» Directive: Can you quote every line of the data below word for word, leaving out the pictures?
---- Extracted material
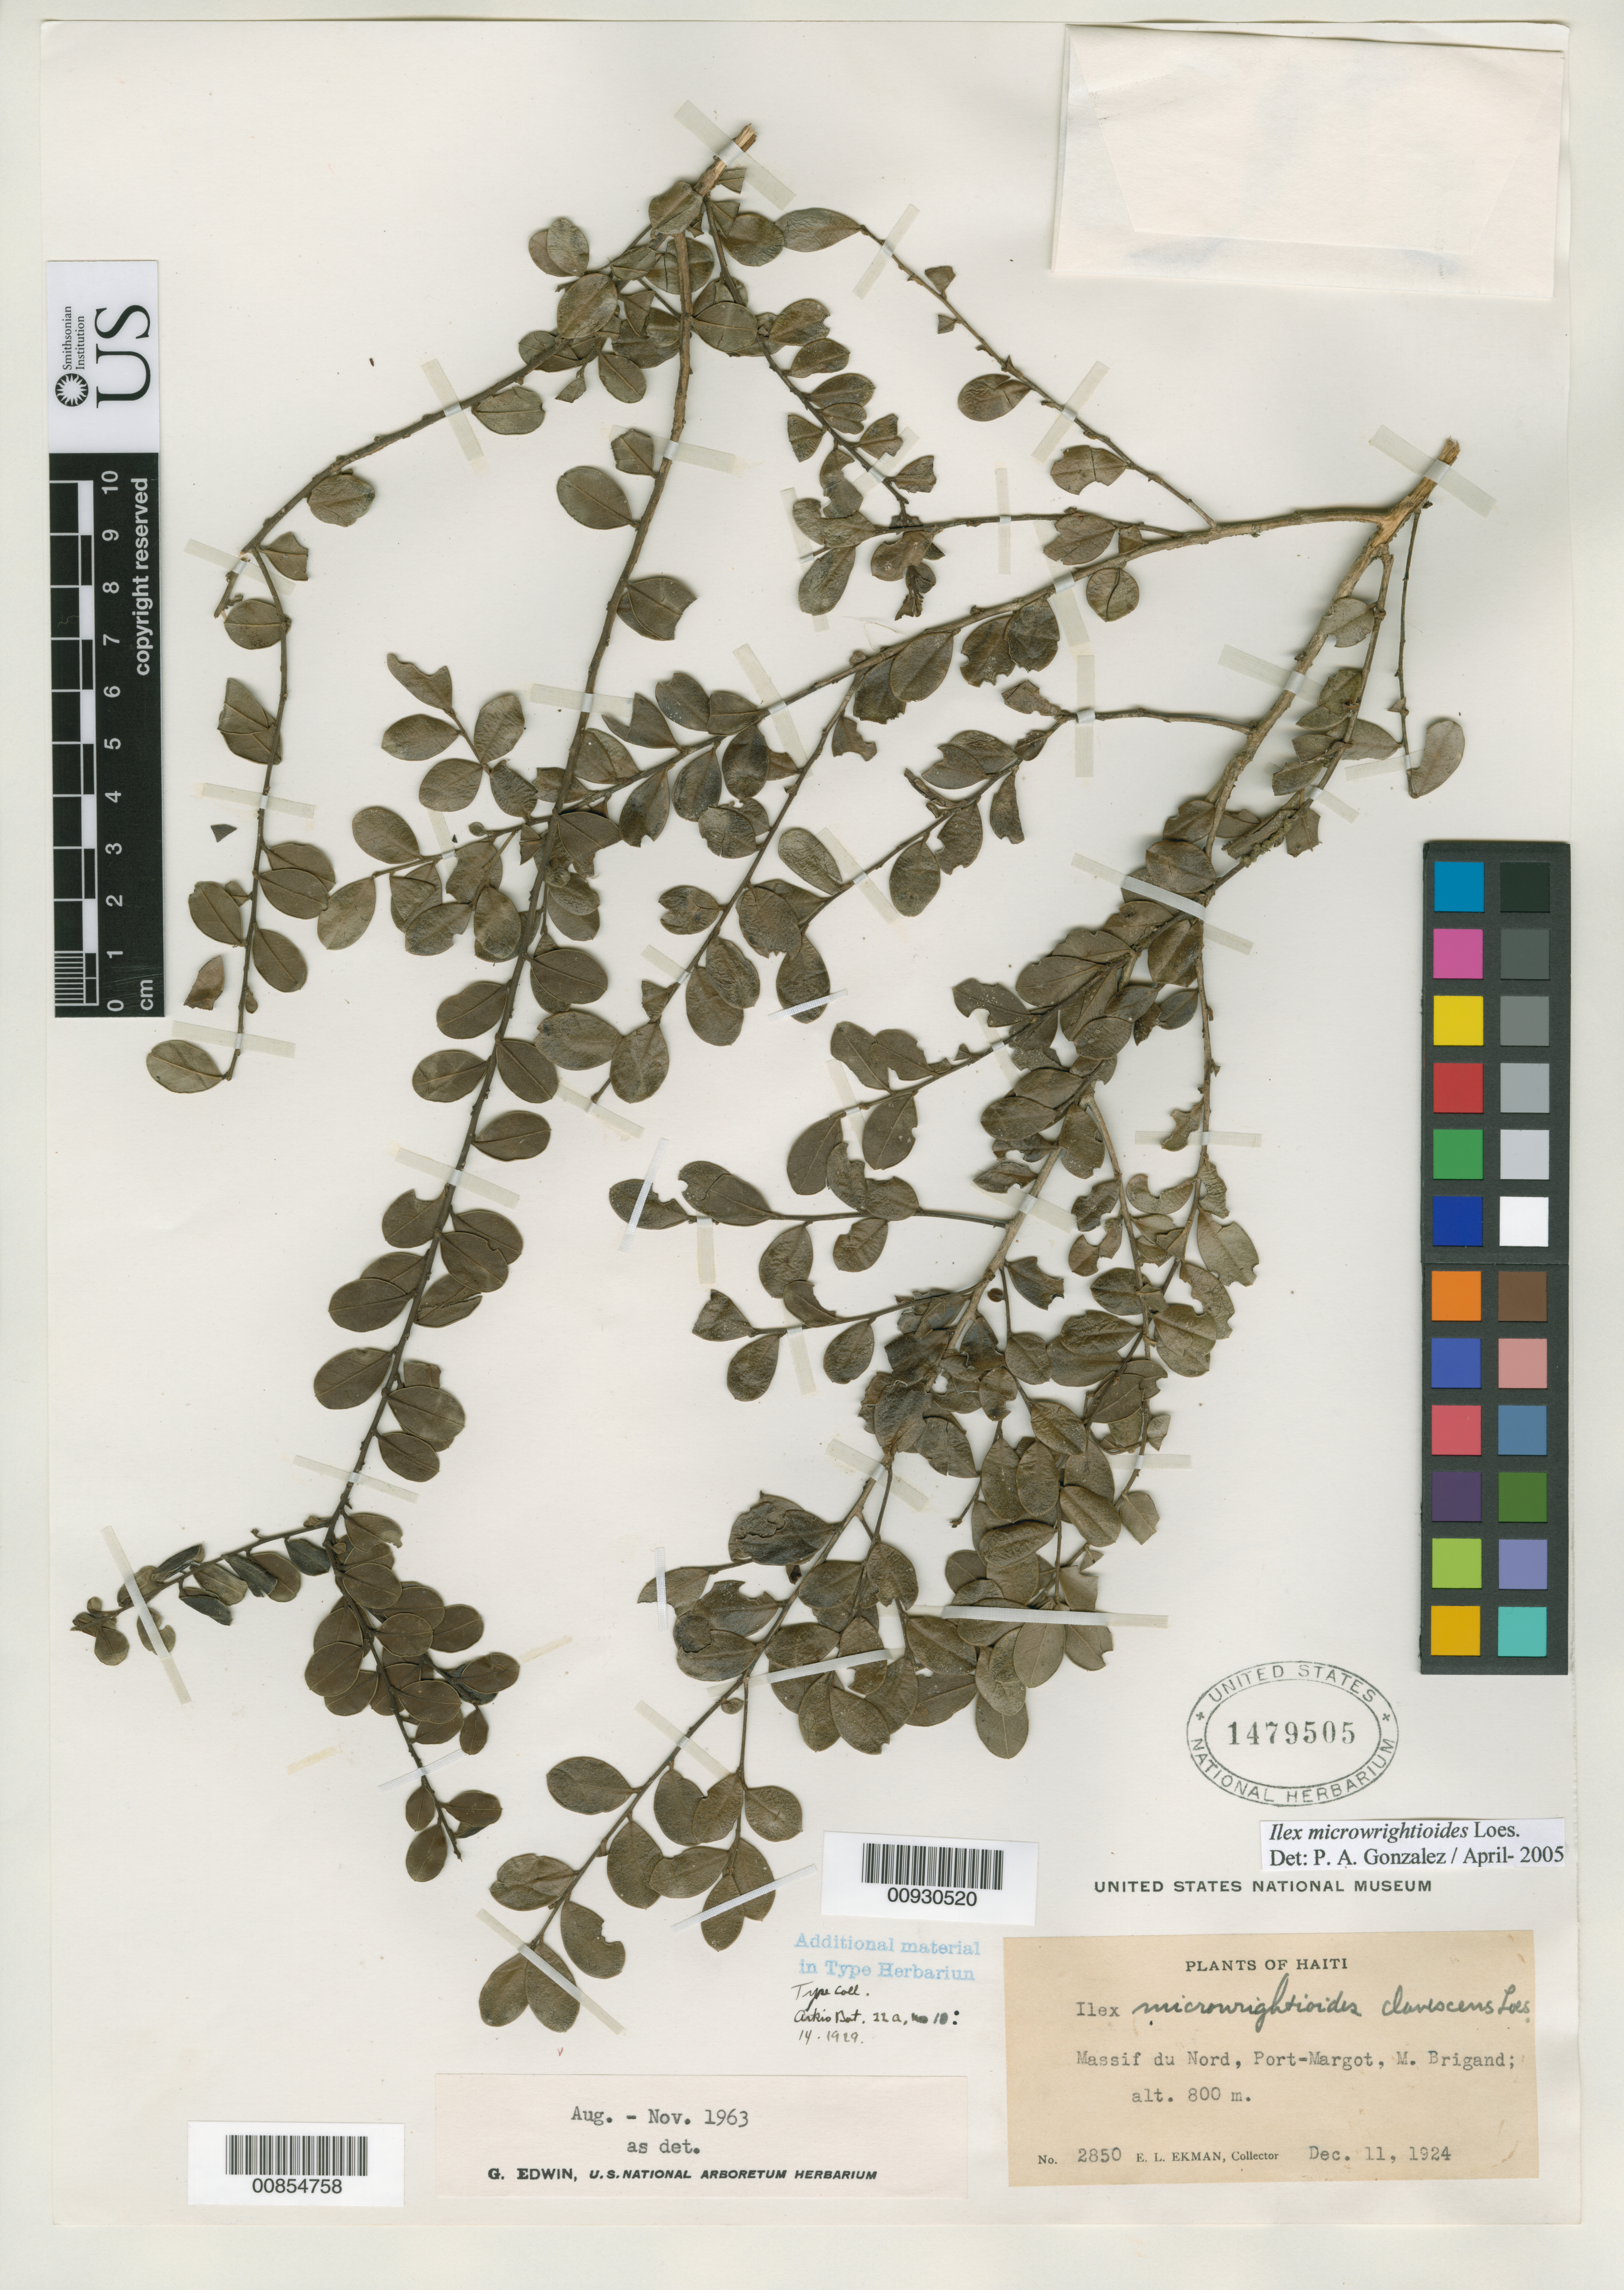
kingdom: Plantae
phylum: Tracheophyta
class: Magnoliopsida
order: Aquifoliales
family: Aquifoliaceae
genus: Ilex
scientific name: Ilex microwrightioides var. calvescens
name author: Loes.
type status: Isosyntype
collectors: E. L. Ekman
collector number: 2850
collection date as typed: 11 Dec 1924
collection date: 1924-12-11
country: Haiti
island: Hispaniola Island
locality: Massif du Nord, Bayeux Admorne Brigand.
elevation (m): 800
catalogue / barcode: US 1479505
--------
» Reply:
kingdom: Plantae
phylum: Tracheophyta
class: Magnoliopsida
order: Aquifoliales
family: Aquifoliaceae
genus: Ilex
scientific name: Ilex microwrightioides var. calvescens
name author: Loes.
type status: Isosyntype
collectors: E. L. Ekman
collector number: 2850
collection date as typed: 11 Dec 1924
collection date: 1924-12-11
country: Haiti
island: Hispaniola Island
locality: Massif du Nord, Bayeux Admorne Brigand.
elevation (m): 800
catalogue / barcode: US 1479505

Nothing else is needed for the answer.